Saudi Energy Minister Khalid al-Falih

Saudi Arabia has announced a major cut in oil production to rebalance global markets and prop up plunging oil prices, citing U.S. sanctions waivers that are enabling Iran to keep exporting oil to most of its top customers.

The comments from Saudi Arabian Oil Minister Khalid al-Falih on November 12 shook global markets, where oil prices have plummeted since the United States announced last week that it was temporarily waiving sanctions on Iran's oil sector for many of Tehran's top oil customers, including China and India.

Before the unexpectedly mild sanctions announcement, "fear and anxiety gripped the market," Falih said at the Abu Dhabi International Petroleum Exhibition & Conference.

Now "we're seeing the pendulum swing violently to the other side," he said.

"Sanctions didn’t cut so much out of the market as anticipated," Falih said.

In the months before the sanctions were imposed on November 5, Saudi Arabia said it had increased its own production by about 1 million barrels a day to offset a reported halving of Iran's oil exports from a peak of about 2.5 million barrels in April.

But with major oil consumers like India and China still importing Iranian oil under six-month waivers granted by Washington, analysts have been upwardly revising their estimates of Iranian exports, saying they could be as high as 1.8 million barrels a day.

That has helped feed a major plunge in premium crude prices in the last week from more than $80 a barrel to around $71 on November 12.

At the time he granted broad exemptions from the sanctions, U.S. President Donald Trump said he was concerned about a spike in oil prices like the one that occurred after he withdrew the United States from Iran's 2015 nuclear agreement in May and announced he was reimposing sanctions.

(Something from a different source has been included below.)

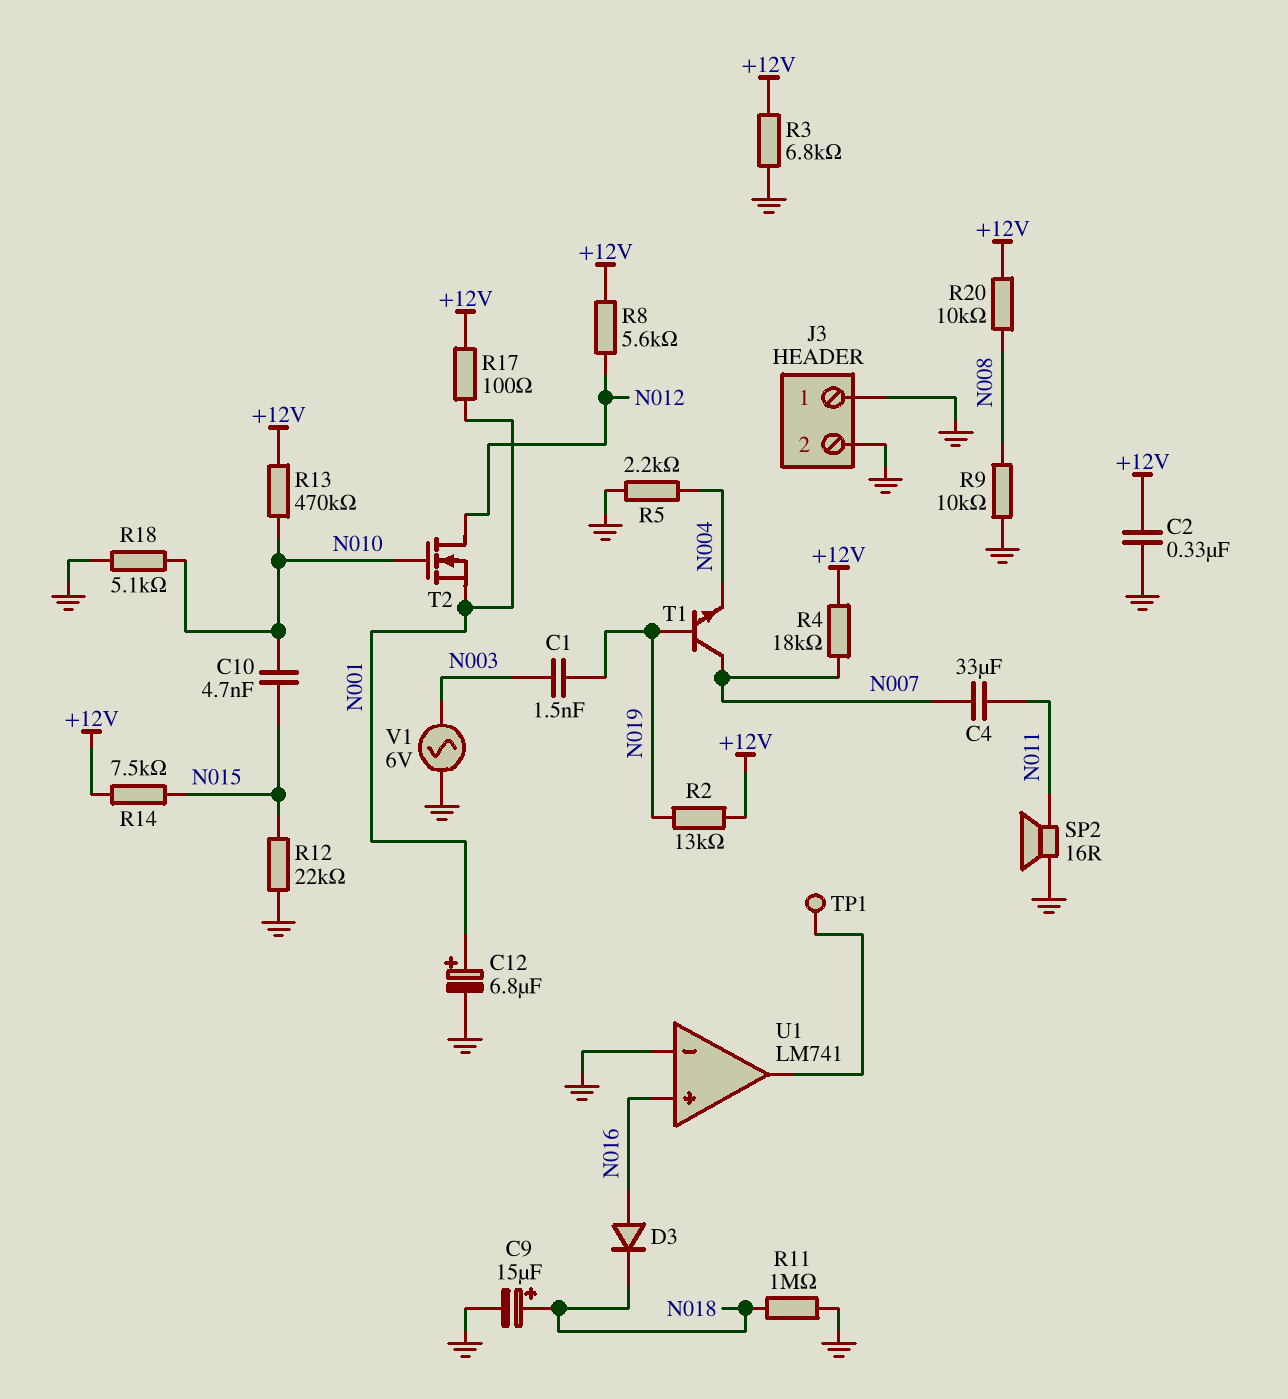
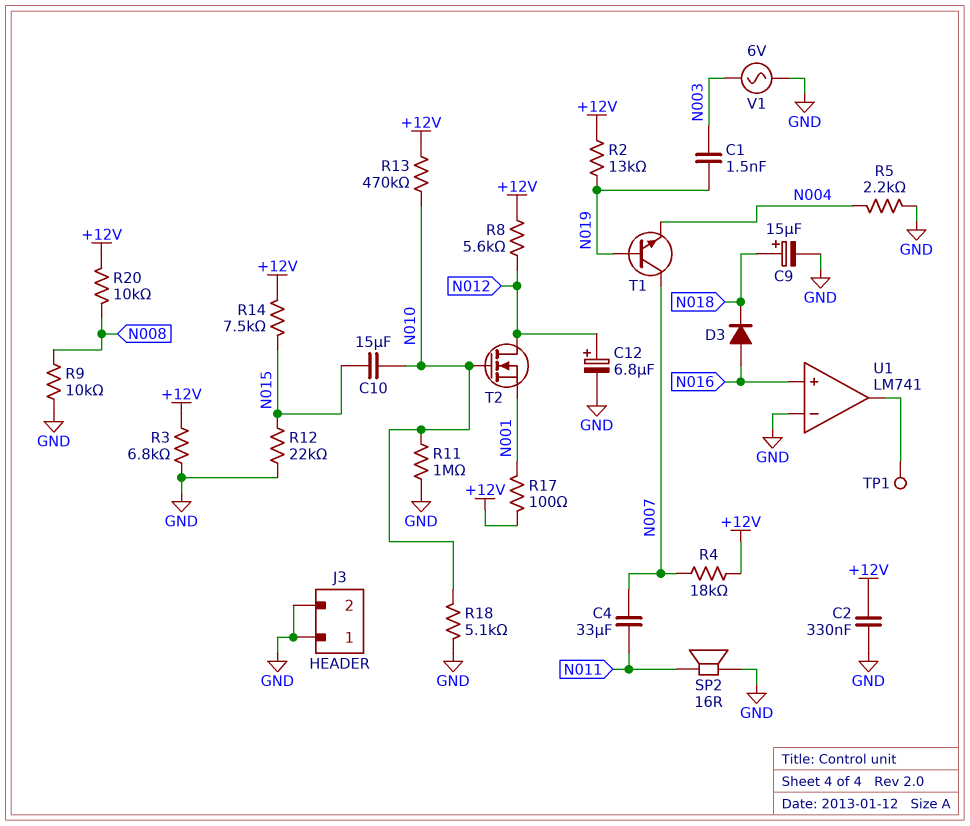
C10: 4.7nF (N010, N015) -> 15uF (N010, N015)
C12: 6.8uF (plus N001, minus GND) -> 6.8uF (plus N012, minus GND)
R11: 1M (GND, N018) -> 1M (GND, N010)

Trump provided six-month waivers to Greece, Italy, Japan, South Korea, Taiwan, and Turkey, as well as India and China -- Iran's top two oil customers -- as long as they keep working to reduce their imports.

Trump's stated concerns about oil prices were a tacit admission that the looming U.S. sanctions on Iran had helped to drive up oil prices, although Trump publicly blamed the OPEC oil cartel for the price spike.

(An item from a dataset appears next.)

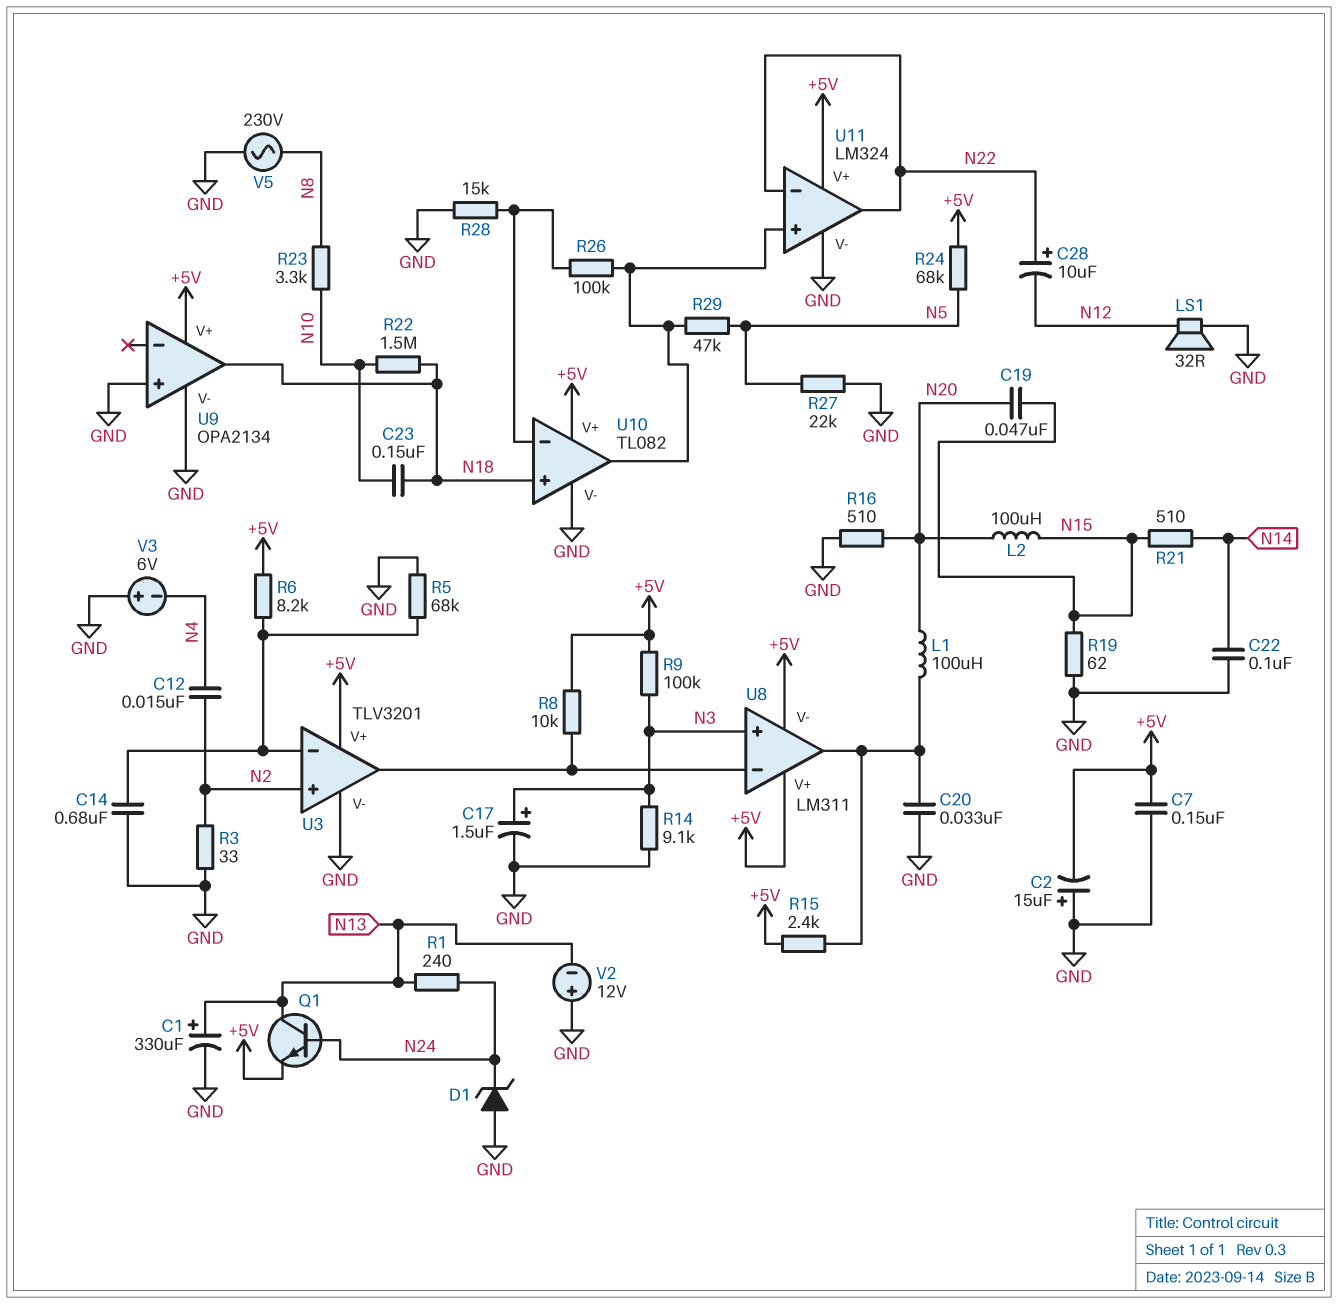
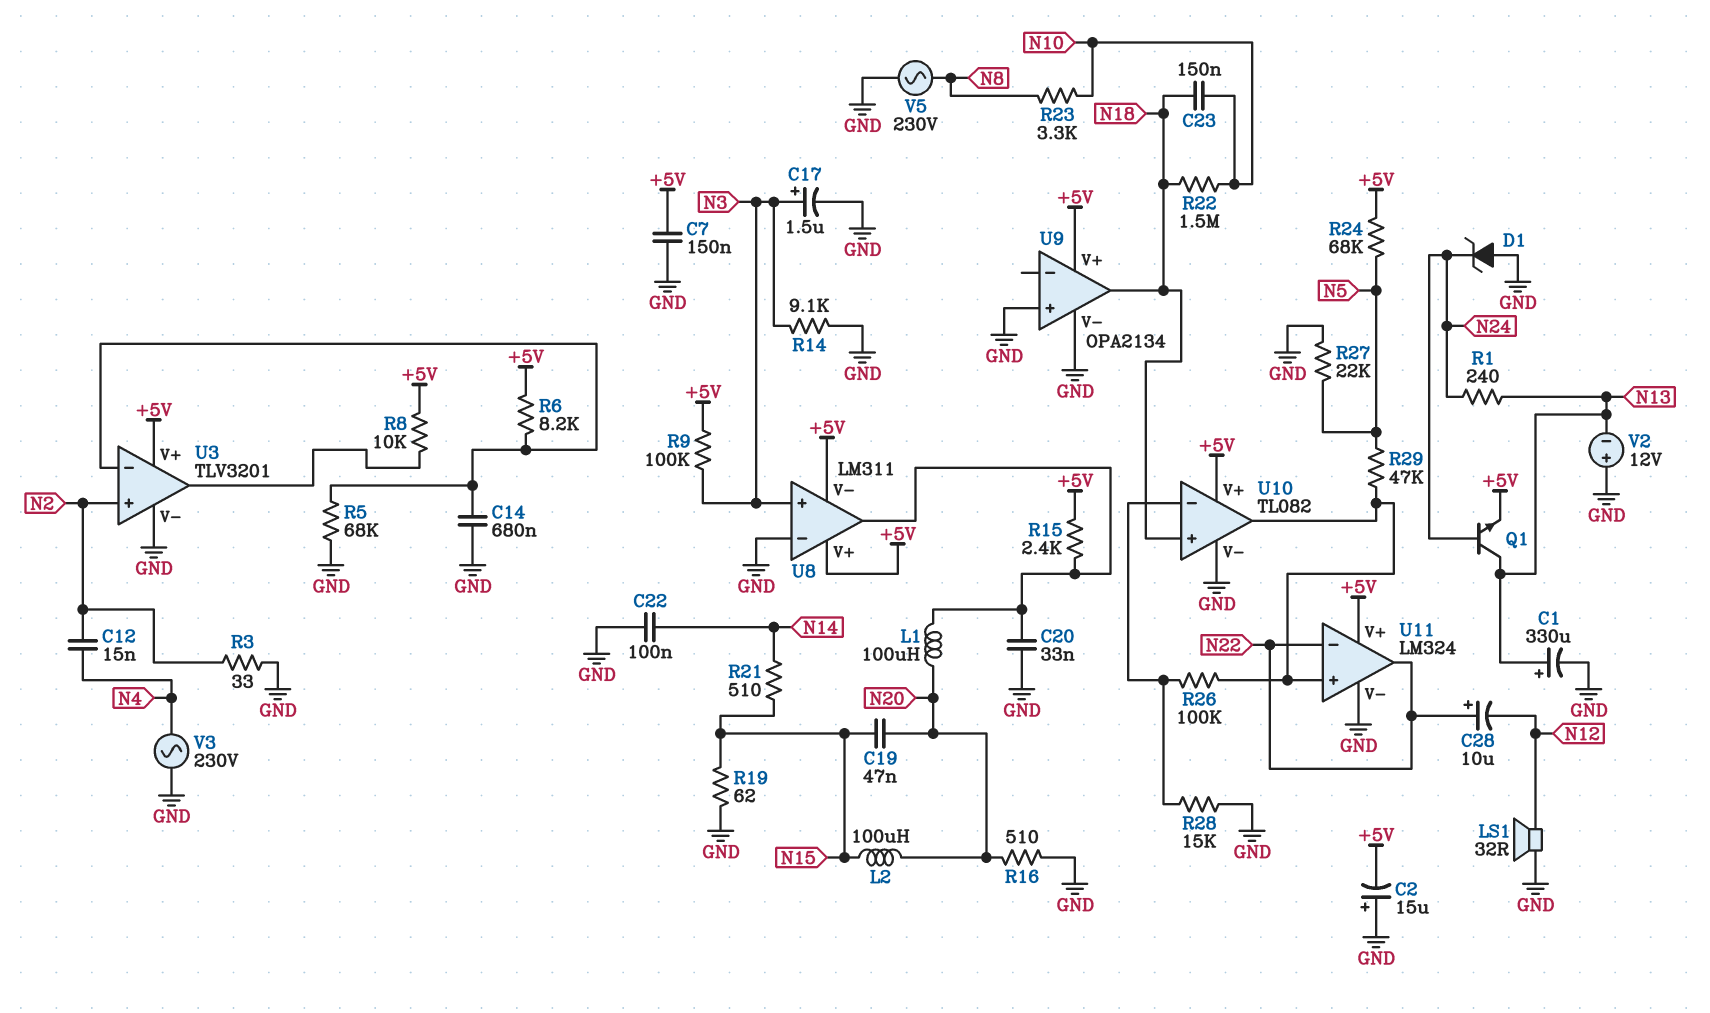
U8 pin in-: U3/out -> GND
V3: 6V (plus GND, minus N4) -> AC 230V (GND, N4)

On November 12, Trump lashed out at Saudi Arabia's announcement that it will now cut production since Iran is being allowed to keep exporting more oil than expected.

"Hopefully, Saudi Arabia and OPEC will not be cutting oil production. Oil prices should be much lower, based on supply!" Trump said on Twitter.

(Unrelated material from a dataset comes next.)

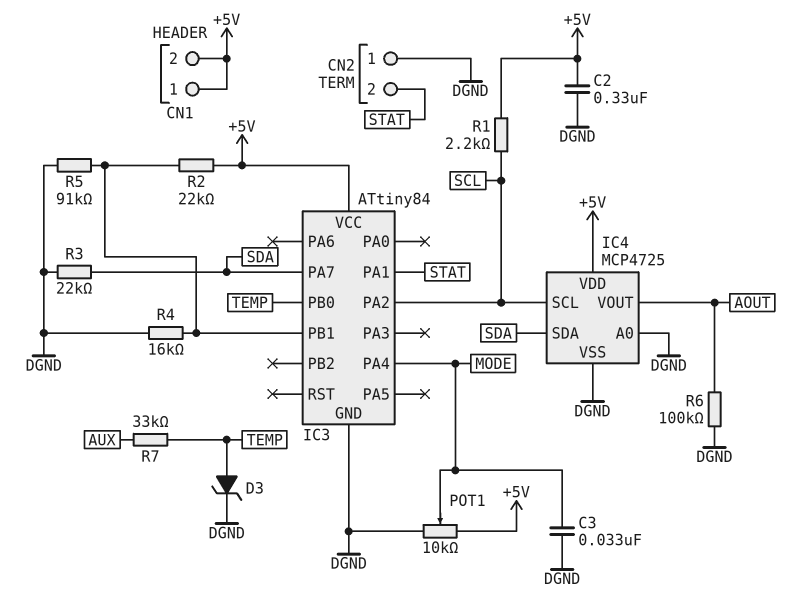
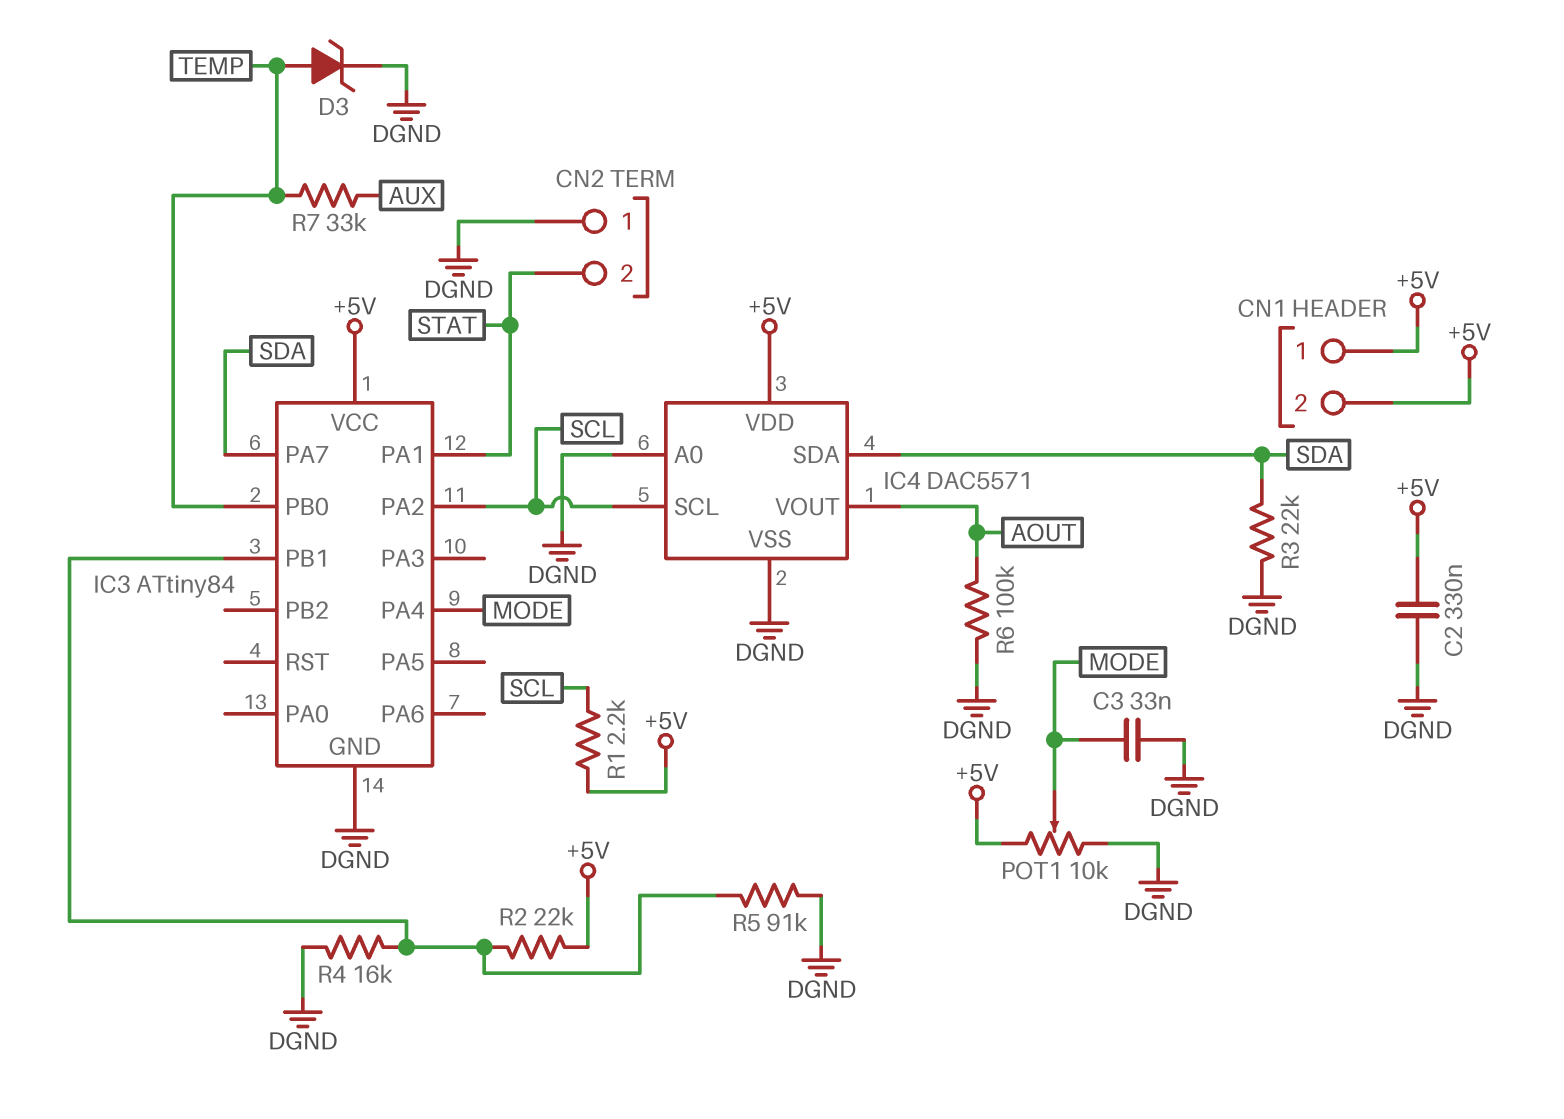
IC4: MCP4725 -> DAC5571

Falih responded that Saudi Arabia has been giving Washington and other customers "100 percent of what they asked for." But he said Riyadh will start cutting production by more than 500,000 barrels a day next month.

Saudi Arabia is OPEC's largest producer and one of the few that has enough spare capacity to offset a deep cut in Iran's oil exports.

The energy minister of the United Arab Emirates, Suhail al-Mazrouei, currently the president of OPEC, said further "changes" likely would be necessary when the oil cartel meets in December in Vienna.

Falih said OPEC officials have seen analyses suggesting a production cut of as much as 1 million barrels a day may be needed to rebalance the market and prop up prices. However, he stressed that more study needs to be done.

"We don't want to throttle the global economy," he said.

Iran did not have a high-level official at the Abu Dhabi event and did not immediately respond to Falih's comments.